V. Waiver of Proposed Notice and Comment Period
Section 553(b) of the Administrative Procedure Act (APA) and
section 1871 of the Act require a notice of proposed rulemaking prior
to a rule taking effect. However, we believe that the policies
published in this document do not constitute agency rulemaking. Rather,
the Act specifies the formulas used to calculate the Part B premiums,
and we are notifying the public of the changes to the Medicare Part B
premiums for CY 2019 in accordance with the statutorily directed
formulas. To the extent that any of the policies articulated in this
document constitute interpretations of the statute's requirements or
procedures that will be used to implement the statute's directive, they
are interpretive rules, general statements of policy, and rules of
agency organization, procedure, or practice, which are not subject to
notice and comment rulemaking under the APA.
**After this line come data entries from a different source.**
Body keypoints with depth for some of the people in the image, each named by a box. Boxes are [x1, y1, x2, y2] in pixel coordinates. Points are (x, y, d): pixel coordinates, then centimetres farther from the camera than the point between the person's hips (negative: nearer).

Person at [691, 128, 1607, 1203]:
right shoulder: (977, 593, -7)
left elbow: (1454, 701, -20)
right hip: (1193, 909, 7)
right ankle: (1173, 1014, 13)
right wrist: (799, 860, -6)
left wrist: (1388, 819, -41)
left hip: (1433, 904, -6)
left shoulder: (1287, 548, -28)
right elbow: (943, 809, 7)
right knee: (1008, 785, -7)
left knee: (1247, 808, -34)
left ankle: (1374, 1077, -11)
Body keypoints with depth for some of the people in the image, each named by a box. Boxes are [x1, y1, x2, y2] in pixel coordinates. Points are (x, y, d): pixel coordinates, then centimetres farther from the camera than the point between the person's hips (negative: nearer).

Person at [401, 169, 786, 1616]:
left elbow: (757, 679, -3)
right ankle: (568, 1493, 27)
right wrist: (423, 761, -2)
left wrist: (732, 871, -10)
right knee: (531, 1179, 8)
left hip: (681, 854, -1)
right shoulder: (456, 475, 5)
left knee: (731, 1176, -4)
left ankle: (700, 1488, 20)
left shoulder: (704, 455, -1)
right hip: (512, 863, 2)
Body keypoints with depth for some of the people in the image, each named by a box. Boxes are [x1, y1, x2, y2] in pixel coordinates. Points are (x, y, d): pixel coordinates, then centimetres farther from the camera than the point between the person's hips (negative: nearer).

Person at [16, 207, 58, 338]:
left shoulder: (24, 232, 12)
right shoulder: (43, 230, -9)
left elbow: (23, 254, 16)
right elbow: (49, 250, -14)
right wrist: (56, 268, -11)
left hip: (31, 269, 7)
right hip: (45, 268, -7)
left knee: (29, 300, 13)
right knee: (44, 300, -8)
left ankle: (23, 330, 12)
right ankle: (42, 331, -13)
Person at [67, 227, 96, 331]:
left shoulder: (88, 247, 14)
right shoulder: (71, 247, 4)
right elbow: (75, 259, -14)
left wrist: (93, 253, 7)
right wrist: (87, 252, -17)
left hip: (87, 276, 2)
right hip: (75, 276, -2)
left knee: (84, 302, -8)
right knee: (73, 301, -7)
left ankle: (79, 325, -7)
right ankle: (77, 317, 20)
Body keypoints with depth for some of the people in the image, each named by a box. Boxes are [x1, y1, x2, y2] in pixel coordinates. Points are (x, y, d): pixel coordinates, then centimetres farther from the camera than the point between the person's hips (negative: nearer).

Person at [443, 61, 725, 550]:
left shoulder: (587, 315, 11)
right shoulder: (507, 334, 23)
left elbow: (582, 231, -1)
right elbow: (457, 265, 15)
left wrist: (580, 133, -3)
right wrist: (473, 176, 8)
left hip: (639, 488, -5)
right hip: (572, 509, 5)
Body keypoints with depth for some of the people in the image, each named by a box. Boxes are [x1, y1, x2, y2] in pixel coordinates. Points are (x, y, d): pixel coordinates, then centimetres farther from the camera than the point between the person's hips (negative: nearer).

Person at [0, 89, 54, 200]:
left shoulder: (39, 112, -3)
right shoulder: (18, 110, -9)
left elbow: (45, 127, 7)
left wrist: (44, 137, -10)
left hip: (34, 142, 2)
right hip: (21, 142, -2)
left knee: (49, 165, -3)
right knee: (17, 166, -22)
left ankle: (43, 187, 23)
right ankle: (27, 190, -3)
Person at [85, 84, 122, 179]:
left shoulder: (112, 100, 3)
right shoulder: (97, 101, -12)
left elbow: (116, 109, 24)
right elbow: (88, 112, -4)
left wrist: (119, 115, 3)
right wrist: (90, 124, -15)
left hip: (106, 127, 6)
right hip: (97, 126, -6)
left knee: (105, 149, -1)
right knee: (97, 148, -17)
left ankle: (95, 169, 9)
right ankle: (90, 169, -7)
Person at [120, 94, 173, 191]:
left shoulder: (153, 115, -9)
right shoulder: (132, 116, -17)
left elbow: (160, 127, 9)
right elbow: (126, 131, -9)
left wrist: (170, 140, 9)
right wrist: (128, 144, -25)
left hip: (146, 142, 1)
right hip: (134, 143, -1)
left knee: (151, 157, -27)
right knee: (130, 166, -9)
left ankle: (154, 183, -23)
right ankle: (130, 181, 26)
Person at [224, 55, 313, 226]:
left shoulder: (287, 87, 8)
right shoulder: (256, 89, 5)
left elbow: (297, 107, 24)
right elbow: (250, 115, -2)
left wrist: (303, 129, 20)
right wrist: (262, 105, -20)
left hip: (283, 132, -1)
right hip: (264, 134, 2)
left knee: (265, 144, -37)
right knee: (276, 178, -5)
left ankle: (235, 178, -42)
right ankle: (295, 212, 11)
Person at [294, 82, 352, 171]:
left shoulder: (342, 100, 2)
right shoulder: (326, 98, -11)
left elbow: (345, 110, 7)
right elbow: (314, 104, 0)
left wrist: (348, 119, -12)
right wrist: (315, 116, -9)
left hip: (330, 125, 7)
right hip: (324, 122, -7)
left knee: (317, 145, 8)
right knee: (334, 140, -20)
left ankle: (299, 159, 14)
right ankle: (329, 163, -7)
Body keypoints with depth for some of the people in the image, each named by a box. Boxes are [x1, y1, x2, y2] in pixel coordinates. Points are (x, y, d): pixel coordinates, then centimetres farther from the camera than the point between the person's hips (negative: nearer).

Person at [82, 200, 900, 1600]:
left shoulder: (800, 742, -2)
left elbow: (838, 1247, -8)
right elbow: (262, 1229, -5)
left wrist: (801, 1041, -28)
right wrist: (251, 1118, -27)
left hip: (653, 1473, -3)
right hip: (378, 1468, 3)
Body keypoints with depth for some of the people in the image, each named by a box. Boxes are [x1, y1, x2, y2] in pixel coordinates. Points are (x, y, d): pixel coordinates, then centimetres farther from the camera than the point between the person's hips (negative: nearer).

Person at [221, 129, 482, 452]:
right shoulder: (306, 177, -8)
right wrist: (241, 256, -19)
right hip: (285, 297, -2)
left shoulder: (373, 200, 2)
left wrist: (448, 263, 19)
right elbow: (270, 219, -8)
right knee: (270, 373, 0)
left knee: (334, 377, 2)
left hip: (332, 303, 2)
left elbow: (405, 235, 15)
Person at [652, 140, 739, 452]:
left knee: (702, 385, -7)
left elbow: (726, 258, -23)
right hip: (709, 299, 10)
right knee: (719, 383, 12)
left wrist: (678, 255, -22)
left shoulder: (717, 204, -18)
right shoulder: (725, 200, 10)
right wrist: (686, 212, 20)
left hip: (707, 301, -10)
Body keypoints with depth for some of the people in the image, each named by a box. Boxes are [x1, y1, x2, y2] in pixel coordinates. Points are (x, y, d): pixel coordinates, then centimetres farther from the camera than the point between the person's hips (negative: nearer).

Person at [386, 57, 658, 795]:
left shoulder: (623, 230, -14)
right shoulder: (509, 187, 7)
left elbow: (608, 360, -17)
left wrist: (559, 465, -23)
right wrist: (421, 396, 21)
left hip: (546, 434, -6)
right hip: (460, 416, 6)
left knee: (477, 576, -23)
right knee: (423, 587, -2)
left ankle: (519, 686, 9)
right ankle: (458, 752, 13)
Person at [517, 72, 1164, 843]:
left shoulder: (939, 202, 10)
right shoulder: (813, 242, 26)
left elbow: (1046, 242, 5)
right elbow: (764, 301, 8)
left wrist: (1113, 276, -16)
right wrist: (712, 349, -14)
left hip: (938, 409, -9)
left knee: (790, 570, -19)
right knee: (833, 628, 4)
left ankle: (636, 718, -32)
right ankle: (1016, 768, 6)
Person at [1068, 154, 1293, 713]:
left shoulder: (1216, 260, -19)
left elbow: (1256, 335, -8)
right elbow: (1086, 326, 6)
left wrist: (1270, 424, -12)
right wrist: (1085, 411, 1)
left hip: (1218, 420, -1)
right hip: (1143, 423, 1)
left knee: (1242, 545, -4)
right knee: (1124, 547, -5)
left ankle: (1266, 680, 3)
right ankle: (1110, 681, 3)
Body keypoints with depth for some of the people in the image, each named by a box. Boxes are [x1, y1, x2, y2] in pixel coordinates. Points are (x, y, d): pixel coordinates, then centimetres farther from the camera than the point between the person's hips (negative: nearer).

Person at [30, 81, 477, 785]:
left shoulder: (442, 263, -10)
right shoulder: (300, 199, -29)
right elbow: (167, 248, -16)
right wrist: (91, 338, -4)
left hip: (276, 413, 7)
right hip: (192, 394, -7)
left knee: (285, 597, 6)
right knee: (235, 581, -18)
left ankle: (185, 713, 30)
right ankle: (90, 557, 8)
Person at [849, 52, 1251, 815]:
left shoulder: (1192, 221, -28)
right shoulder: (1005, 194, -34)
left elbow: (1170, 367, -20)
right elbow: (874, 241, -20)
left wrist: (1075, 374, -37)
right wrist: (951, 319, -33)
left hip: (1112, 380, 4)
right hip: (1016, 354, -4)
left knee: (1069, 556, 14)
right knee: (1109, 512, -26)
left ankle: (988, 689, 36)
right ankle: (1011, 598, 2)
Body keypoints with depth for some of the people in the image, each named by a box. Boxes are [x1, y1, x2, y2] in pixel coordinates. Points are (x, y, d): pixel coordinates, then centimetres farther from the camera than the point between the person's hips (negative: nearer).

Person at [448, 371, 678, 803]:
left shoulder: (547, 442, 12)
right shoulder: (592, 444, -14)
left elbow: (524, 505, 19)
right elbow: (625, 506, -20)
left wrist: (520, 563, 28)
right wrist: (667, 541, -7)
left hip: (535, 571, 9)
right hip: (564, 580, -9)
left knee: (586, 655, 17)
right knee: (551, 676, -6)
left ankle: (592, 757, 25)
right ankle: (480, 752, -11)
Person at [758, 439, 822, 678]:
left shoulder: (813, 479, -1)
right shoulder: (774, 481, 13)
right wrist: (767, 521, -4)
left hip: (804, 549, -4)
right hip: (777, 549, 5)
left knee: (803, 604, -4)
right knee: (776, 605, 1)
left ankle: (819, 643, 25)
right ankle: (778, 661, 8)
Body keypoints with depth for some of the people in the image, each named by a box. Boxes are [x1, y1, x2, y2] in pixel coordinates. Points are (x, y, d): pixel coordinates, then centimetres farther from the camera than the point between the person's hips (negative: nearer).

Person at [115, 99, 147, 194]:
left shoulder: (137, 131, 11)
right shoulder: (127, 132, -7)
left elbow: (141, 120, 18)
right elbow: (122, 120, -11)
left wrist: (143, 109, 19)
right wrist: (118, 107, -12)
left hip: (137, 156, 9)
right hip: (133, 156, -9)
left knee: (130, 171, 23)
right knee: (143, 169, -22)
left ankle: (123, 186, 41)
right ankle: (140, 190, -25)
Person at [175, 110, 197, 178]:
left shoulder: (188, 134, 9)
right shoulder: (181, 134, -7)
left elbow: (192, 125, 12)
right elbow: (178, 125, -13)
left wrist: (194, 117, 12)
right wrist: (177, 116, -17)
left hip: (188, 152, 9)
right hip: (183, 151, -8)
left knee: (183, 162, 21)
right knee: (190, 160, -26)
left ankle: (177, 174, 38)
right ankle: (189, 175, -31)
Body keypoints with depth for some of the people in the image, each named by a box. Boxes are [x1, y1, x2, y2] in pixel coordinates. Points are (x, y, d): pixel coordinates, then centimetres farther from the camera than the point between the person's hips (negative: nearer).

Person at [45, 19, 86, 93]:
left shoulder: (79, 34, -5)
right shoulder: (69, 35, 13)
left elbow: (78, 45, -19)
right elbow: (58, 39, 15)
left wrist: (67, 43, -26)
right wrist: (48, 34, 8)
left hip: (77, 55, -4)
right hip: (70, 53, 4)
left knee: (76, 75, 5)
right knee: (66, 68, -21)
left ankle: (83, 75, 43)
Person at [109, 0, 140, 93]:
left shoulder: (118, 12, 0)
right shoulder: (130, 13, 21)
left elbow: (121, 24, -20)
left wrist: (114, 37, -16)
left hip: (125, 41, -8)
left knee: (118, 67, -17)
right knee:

To the extent that notice and comment rulemaking would otherwise
apply, we find good cause to waive this requirement. Under the APA, we
may waive notice and public procedure if we find, for good cause, that
prior notice and comment are impracticable, unnecessary, or contrary to
the public interest. The statute establishes the time period for which
the premium rates will apply, and delaying publication of the Part B
premium rate such that it would not be published before that time would
be contrary to the public interest. Moreover, we find that notice and
comment are unnecessary because the formulas used to calculate the Part
B premiums are statutorily directed. Therefore, we find good cause to
waive notice and comment procedures, if such procedures are required at
all.
[[Page 52471]]
Dated: October 3, 2018.
Seema Verma,
Administrator, Centers for Medicare & Medicaid Services.
Dated: October 11, 2018.
Alex M. Azar II,
Secretary, Department of Health and Human Services.